The family moves in with a family friend, Dona Andrea, who watches them while Ramona looks for work. Dona Andrea’s home is on a pier, and the children are not allowed outside and must use a hole in the bathroom floor as a toilet. Esmeralda struggles at her new school and in her relationship with her father, who eventually moves back in with the family. Raymond’s injured foot becomes infected and the doctor recommends amputation, which Ramona refuses. Ramona decides to travel to New York with Raymond to seek a doctor who can heal the injured foot. Esmeralda is resentful at being left behind.

Ramona returns from New York with a stylish hairdo and newfound confidence. Ramona presses for Pablo to marry her, but he is reluctant. Meanwhile, Esmeralda is courted by a local boy, Johannes, but awkwardly rebuffs his attempts at flirting. Just before Esmeralda is about to turn thirteen, Pablo sits her down for a talk on the porch. He explains that she is about to be a teenager, a concept irrelevant in Puerto Rico but ubiquitous in America, where, Pablo says, Esmeralda will soon be living. Esmeralda is confused, then furious that her mother hid their plans to move to America. Esmeralda journeys to America with her mother, Raymond, and sister, Edna. Pablo and the remaining children stay in Puerto Rico.

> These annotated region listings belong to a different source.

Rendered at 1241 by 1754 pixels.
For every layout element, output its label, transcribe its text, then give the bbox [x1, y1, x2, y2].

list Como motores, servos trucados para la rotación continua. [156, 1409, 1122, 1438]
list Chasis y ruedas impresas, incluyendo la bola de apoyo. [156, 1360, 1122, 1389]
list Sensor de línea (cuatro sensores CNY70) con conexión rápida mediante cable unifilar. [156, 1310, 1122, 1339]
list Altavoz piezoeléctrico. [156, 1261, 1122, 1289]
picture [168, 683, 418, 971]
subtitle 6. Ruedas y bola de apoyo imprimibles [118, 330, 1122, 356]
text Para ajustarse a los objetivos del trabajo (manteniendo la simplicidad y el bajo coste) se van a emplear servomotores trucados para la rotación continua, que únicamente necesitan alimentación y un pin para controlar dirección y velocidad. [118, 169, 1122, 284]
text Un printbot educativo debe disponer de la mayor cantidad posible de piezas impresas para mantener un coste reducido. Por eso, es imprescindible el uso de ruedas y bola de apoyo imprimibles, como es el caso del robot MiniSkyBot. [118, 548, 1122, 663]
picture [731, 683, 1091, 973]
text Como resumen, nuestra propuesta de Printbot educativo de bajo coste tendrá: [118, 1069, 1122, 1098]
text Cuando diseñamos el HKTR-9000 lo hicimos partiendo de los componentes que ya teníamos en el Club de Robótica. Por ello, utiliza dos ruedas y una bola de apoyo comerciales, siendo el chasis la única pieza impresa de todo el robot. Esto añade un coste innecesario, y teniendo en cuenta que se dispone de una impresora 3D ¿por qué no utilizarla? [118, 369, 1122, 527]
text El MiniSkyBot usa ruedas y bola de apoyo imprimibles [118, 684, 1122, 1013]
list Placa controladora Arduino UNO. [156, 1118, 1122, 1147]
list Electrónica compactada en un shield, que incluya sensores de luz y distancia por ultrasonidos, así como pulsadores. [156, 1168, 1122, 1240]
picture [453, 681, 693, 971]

Esmeralda takes her first plane ride ever, settling with her family in Brooklyn, New York. They move into an apartment and Ramona is registered for seventh grade, despite having completed that grade in Puerto Rico. She strikes a bargain with the school principal to enroll in eighth grade, promising to drop down without complaint if she can’t handle the work. Esmeralda notes the divide between two kinds of Puerto Ricans in New York: the recently immigrated and the American-born. Her remaining siblings arrive in New York, but Pablo is not with them. Esmeralda begins telling stories to her young siblings, having become a voracious reader of English books. Ramona begins dating a new man, Francisco, and becomes pregnant by him. Francisco is diagnosed with cancer and dies shortly after the birth of his son, Franky. Esmeralda dislikes life in New York—the crime, the grime, and the constant translating she must do for her mother, who cannot speak English. A school counselor asks Esmeralda about her future plans for college and a career. She mentions modelling and he suggests acting. He encourages her to apply to the prestigious Performing Arts High School. Though she stumbles through her audition monologue, Esmeralda is admitted and attends.

In an epilogue, Esmeralda reveals that she is the only one of her siblings to attend college. She is about to graduate from Harvard.